3. This probably won't affect many of us, but did it harm you in some way to make it? Did you strain your back hunched over something teeny tiny for an hour and then remained in discomfort for the remainder of the day/night? Or, do you have a disability that makes it even more difficult to create things? The last really does matter. Even more time and effort went into it.

   I don't give myself a wage. Instead, I take numbers 2 and 3 into account. I don't have a physical disability, but my back aches like mad when I work because everything's so small. And I definitely get frustrated and there are points when I no longer enjoy it, but I want to add it to my shop so badly that I continue because a) it will sell, b) I want that sort of thing in my shop, c) I won't give up on an idea, d) I want to see the outcome, and e) I want to prove to the voice in my head that I can do it every time it made me think I couldn't and it was beyond my capabilities.

   I'm not telling youyou have to use my method, that's not what I'm saying at all. I'm just trying to give you an idea of what I do, and that you don't have to do as all of these other people tell you to, myself included. I especially suggest you don't follow this next bit unless you're a good judge of people, your own work, and are capable of seeing things from an unbiased view.
   Once I've done all of this, I sit back and look at the product...then throw the paper away. The price is sometimes too steep. I look at the product - the product that I made based on things I like, that I would wear, and would be perfect, ultimately, for me - and know that I wouldn't buy it. Not for that price. Sure someone else might, perhaps, but I wouldn't, and I don't want to dirty myself or my shop with prices that I know deep down I'd never look twice at.
   I do keep in mind the 3 points that I made, but I can't say that I stick solidly to them. The number is often an ugly one. With 5s or 9s - they're ugly numbers. I like soft numbers in nice colours - a pastel pink 6, a crisp white 1, a nice red 2. That does not mean to say that if you run to my shop now you won't see a 5 or a 9 - you will. They're rare though. You're more likely to see fluffy or confident numbers.
   I'm comfortable selling at these prices. I cover the cost of my materials, but when it comes to making it, I love doing it. It's so much fun. Any money I get I turn around and spend it on more supplies, profit and all, because I love it. Only rarely do I use the money on anything else. Lucky needs a new hammock because she occasionally chews through them (and she and sugar loved them so much that when sugar passed we wrapped her in the nicest and buried her in the garden), and I want to be able to go out on my 21st birthday so I need to save a little more.
   So I buy more materials with almost every penny, and perhaps the odd chocolate bar might find its way mysteriously out of my purse, but I do it because I love to make this stuff. It isn't a chore to me. And I figure that if I'm not making any jewellery, what else am I gonna do? Sit on the computer playing solitaire, watch Scrubs, or watch my boyfriend play on the xbox (though admittedly since Skyrim just came out it's definitely a lot more entertaining ♥).

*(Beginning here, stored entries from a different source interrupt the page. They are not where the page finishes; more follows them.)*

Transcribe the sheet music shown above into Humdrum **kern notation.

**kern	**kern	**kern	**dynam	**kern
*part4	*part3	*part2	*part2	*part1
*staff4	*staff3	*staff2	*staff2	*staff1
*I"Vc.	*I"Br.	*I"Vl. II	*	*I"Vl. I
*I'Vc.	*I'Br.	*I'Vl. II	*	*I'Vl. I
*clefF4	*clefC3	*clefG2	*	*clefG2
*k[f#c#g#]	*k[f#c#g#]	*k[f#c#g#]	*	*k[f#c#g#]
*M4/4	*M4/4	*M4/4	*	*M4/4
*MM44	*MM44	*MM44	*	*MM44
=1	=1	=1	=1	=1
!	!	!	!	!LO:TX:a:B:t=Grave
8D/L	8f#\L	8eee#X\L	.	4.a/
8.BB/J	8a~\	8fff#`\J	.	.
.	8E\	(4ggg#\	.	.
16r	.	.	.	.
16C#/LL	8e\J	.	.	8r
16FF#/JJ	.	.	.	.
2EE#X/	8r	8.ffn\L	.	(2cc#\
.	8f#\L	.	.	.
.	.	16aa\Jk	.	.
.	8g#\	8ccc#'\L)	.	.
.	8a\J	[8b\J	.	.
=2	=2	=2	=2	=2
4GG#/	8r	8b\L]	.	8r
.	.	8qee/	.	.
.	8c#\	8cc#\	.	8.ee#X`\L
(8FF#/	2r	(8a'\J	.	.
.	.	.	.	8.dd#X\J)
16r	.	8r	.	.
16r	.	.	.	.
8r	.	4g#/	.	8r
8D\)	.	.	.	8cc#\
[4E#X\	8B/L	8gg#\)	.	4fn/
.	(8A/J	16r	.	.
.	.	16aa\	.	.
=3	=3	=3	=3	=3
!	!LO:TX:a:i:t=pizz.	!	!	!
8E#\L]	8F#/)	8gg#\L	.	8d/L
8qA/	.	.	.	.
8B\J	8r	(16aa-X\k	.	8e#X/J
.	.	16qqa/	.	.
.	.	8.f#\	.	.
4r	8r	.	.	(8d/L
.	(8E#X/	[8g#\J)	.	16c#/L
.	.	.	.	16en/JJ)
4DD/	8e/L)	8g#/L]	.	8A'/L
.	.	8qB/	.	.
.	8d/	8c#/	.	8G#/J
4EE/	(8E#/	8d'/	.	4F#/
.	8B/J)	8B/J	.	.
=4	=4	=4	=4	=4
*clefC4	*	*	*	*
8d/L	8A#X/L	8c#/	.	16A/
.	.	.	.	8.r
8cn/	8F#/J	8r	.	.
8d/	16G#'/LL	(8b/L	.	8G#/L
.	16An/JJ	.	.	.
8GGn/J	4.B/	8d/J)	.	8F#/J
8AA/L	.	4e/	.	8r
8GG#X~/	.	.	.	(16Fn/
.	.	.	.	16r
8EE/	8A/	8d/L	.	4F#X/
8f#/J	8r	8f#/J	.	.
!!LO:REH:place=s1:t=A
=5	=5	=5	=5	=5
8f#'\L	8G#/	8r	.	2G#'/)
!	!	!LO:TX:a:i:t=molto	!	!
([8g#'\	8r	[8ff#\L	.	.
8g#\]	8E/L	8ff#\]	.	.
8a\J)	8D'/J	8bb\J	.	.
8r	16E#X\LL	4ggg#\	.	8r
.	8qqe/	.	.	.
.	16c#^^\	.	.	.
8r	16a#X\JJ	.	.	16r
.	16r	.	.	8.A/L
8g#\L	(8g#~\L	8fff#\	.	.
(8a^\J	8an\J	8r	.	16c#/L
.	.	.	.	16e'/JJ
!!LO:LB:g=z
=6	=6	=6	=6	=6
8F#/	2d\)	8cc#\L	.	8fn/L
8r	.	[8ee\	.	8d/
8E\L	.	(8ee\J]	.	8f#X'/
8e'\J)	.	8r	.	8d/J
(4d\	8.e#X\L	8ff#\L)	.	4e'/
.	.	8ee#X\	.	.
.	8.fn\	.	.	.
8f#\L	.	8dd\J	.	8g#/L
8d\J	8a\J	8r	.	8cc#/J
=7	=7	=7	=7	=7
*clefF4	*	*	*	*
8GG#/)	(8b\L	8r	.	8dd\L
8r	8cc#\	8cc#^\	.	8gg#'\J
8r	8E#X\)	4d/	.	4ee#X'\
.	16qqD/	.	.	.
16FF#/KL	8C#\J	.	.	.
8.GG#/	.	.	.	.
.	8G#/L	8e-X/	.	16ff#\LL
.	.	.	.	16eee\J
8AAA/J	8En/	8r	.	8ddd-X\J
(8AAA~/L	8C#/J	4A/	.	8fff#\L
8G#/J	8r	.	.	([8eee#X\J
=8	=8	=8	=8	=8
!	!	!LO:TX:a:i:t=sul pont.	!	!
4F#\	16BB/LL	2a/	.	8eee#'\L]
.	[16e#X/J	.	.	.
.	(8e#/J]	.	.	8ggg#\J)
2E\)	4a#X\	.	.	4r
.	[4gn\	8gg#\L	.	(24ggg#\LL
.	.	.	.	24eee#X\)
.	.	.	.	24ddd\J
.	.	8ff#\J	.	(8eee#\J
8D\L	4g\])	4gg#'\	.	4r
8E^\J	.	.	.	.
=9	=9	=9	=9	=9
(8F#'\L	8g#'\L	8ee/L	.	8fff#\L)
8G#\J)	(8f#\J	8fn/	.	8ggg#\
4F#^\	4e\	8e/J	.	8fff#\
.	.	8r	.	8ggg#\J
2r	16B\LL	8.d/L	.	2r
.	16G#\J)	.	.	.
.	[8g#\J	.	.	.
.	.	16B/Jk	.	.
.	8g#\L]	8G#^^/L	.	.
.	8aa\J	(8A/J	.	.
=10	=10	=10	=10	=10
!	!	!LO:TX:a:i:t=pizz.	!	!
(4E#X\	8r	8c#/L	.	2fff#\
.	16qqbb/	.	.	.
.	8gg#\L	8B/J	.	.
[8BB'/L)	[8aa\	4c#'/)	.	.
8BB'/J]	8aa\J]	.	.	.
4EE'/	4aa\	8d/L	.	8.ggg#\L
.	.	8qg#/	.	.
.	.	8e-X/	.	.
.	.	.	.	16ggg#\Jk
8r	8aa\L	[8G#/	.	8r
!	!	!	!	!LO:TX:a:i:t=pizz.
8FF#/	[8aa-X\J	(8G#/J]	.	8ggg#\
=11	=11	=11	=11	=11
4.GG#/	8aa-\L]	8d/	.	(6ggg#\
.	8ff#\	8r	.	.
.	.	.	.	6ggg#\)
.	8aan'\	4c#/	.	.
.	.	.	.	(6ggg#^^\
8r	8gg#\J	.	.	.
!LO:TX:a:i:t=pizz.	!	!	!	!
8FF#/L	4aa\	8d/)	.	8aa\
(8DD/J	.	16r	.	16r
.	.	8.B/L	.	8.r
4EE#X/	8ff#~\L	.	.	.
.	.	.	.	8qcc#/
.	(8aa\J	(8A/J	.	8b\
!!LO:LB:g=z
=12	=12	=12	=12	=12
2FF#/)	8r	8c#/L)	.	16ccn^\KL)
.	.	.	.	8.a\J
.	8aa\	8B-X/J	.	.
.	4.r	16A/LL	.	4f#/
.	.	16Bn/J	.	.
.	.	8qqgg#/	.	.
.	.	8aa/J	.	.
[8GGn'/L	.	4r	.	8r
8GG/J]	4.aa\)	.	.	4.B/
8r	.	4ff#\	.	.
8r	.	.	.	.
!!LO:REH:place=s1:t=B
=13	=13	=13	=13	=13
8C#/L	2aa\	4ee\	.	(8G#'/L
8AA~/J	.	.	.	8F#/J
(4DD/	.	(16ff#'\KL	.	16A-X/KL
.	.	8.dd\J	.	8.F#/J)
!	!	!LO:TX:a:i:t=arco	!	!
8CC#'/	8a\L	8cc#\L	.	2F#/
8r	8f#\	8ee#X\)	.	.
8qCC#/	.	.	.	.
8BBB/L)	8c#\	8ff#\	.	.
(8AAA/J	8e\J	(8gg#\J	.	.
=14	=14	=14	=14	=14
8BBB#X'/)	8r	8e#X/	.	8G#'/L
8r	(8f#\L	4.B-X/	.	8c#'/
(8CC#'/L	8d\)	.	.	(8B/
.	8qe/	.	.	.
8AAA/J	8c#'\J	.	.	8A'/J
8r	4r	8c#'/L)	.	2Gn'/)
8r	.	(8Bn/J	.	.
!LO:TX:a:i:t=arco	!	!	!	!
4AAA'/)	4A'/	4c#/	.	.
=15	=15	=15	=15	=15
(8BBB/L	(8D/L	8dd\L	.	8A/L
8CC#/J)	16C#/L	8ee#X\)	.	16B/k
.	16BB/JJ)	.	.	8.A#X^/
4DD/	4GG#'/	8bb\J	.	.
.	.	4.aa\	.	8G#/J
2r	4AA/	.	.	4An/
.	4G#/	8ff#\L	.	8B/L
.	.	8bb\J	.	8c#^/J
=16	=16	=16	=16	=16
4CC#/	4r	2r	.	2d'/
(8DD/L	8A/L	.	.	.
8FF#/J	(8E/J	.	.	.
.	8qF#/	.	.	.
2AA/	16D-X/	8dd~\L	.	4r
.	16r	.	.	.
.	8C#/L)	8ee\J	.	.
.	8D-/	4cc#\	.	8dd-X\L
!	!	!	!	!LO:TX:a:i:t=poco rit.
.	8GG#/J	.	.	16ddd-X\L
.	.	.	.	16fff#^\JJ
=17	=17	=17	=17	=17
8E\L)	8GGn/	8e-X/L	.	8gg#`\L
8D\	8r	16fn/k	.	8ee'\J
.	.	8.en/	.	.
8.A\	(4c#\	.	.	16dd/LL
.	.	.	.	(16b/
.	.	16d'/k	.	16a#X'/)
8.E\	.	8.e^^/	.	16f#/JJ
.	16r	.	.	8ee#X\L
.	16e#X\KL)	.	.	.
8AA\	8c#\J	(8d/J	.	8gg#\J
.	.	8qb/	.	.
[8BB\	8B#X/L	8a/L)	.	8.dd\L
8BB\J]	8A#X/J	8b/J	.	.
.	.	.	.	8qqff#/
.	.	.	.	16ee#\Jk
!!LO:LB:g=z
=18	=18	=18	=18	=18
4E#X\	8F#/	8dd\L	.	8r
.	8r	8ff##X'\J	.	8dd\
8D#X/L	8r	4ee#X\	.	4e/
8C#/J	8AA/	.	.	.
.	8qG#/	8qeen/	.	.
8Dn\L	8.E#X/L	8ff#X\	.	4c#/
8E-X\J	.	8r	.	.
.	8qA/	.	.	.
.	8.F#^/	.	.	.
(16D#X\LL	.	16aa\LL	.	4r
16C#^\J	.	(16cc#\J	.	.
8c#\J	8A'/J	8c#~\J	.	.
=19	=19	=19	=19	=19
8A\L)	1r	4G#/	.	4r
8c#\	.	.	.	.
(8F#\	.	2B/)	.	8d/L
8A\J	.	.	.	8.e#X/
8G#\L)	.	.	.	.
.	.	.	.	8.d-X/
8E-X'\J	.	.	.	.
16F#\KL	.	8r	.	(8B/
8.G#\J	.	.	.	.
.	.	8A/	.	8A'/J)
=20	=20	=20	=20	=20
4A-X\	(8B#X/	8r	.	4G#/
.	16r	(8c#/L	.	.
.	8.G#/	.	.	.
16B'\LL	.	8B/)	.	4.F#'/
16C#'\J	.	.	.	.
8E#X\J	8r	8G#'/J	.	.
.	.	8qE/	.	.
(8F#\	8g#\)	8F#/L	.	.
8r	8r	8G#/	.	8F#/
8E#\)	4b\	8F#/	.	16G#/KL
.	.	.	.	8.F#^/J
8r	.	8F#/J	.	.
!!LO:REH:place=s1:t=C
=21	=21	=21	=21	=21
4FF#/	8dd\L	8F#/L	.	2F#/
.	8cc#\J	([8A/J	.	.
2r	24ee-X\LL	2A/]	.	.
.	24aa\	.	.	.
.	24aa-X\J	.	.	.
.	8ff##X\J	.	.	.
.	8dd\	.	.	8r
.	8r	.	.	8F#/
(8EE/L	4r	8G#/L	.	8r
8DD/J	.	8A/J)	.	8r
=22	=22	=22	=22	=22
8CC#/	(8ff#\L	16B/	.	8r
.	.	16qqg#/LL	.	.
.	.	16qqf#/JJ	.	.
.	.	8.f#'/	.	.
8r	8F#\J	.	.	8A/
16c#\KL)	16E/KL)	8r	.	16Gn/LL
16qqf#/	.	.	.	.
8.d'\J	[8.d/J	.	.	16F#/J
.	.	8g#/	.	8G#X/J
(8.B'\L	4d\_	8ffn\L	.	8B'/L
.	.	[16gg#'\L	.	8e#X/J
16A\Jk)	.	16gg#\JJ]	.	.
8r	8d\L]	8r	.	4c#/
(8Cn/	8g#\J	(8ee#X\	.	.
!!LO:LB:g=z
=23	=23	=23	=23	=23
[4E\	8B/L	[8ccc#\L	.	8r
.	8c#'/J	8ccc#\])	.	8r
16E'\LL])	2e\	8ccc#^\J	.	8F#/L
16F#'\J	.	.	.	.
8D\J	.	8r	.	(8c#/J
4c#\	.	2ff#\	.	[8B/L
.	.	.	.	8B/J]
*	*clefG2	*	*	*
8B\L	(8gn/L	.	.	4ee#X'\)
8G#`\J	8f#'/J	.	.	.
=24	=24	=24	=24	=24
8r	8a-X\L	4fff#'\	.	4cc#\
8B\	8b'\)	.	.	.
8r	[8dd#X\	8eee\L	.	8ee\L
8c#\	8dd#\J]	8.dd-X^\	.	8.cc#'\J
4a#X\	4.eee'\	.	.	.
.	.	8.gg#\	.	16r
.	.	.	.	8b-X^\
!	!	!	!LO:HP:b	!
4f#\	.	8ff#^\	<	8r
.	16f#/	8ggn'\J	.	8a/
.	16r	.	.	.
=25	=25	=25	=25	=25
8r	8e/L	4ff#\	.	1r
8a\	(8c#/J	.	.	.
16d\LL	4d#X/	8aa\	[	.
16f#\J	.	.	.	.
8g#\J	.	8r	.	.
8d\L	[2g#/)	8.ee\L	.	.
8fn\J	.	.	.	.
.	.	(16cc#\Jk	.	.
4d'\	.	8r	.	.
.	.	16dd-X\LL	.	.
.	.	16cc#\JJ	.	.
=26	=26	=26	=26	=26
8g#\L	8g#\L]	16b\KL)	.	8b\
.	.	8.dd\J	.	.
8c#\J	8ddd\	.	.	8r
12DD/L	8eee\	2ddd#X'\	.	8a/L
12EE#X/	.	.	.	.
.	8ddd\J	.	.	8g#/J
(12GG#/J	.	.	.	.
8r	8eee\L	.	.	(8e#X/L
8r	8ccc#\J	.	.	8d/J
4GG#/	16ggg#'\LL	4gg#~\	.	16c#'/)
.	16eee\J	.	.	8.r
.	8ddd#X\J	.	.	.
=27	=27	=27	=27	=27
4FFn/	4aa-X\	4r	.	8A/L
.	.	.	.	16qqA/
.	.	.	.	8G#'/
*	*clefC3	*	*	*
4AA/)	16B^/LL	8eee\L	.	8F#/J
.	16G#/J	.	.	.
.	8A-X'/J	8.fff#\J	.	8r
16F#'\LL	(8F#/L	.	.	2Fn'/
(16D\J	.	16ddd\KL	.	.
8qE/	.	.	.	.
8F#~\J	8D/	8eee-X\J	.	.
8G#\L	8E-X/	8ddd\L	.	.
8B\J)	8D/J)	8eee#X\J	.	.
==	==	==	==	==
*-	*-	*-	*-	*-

   I'm not saying you should follow this method. The point of this entire post was to just suggest to you all that you don't have to follow these guidelines - that's all they are! They're truly a great place to start, but you don't have to stick to them. Do what you feel is right, with your shop and your products. That's what I'm doing, and I'm happy with it. Just keep that in mind and you might do better - and if you don't, go back to your tried and true method!